# Send Apache Logs to Mongodb

This article explains how to use [Fluentd](http://fluentd.org/)'s MongoDB Output plugin ([`out_mongo`](https://docs.fluentd.org/output/mongo)) to aggregate semi-structured logs in realtime.

## Background

[Fluentd](http://fluentd.org/) is an advanced open-source log collector originally developed at [Treasure Data, Inc](http://www.treasuredata.com/). Because Fluentd handles logs as semi-structured data streams, the ideal database should have strong support for semi-structured data. Several candidates meet this criterion, but we believe [MongoDB](http://www.mongodb.org/) is the market leader.

MongoDB is an open-source, document-oriented database developed at [MongoDB, Inc](http://www.mongodb.com/). It is schema-free and uses a JSON-like format to manage semi-structured data.

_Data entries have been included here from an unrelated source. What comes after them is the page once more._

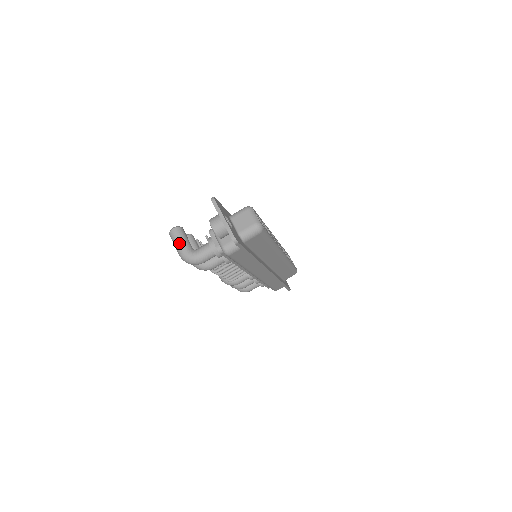
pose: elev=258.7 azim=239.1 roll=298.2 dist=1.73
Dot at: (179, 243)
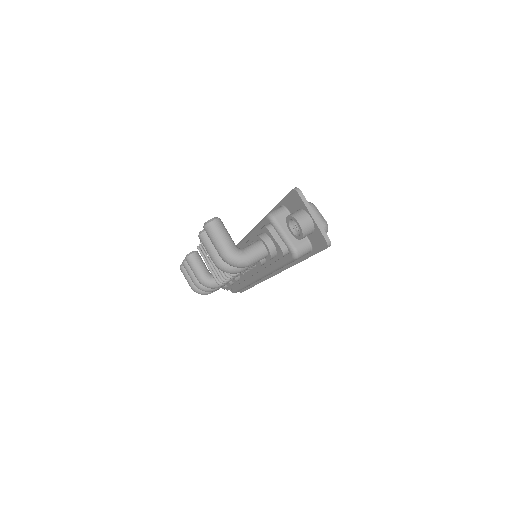
Dot at: (224, 239)
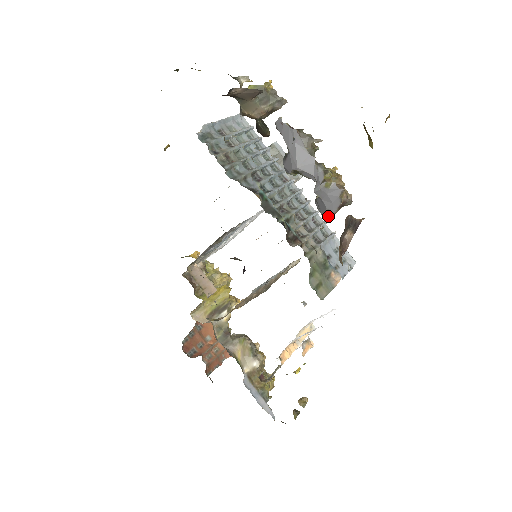
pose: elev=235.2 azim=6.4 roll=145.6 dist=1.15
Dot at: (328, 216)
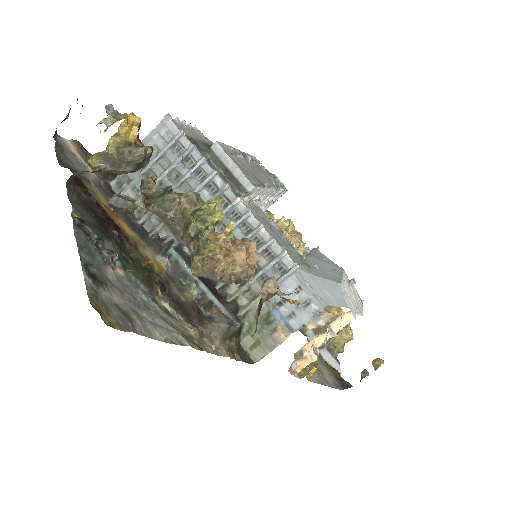
Dot at: occluded
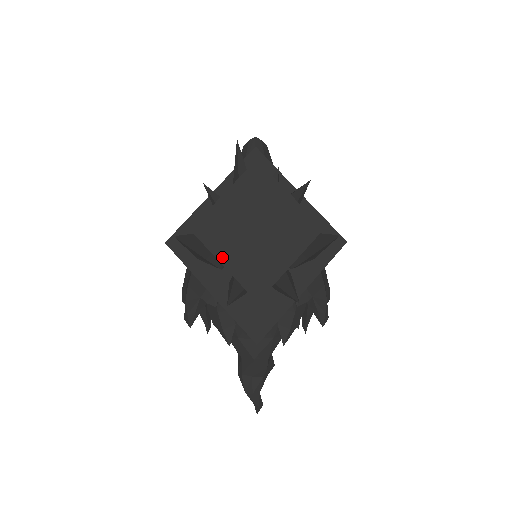
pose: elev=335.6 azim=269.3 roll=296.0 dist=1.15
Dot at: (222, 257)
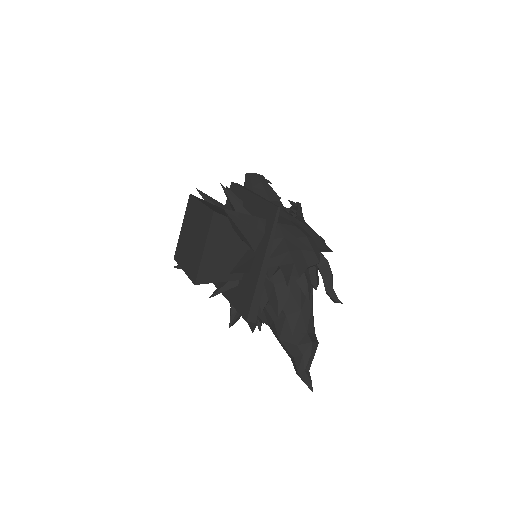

This article will show you how to use [Fluentd](http://fluentd.org/) to import Apache logs into MongoDB.

## Mechanism

The figure below shows how things will work:

![Apache + MongoDB](https://1982584918-files.gitbook.io/~/files/v0/b/gitbook-x-prod.appspot.com/o/spaces%2F-LR7OsqPORtP86IQxs6E-694727794%2Fuploads%2Fgit-blob-b47568c9c6b6569ca05118beeb84806e1c9f80f9%2Fapache-to-mongodb.png?alt=media)

Fluentd does these three (3) things:

1. It continuously "tails" the access log file.
2. It parses the incoming log entries into meaningful fields (such as `ip`,

   `path`, etc.) and buffers them.
3. It writes the buffered data to MongoDB periodically.

## Prerequisites

The following software/services are required to be set up correctly:

* [Fluentd](https://www.fluentd.org/)
* [MongoDB](http://www.mongodb.org/)
* [Apache](https://httpd.apache.org/) (with the Combined Log Format)

For simplicity, this article will describe how to set up a one-node configuration. Please install the above prerequisites software/services on the same node.

You can install Fluentd via major packaging systems.

* [Installation](https://docs.fluentd.org/installation)

For MongoDB, please refer to the following downloads page:

* [MongoDB Downloads](http://www.mongodb.org/downloads)

## Install MongoDB Plugin

If [`out_mongo`](https://docs.fluentd.org/output/mongo) (fluent-plugin-mongo) is not installed yet, please install it manually.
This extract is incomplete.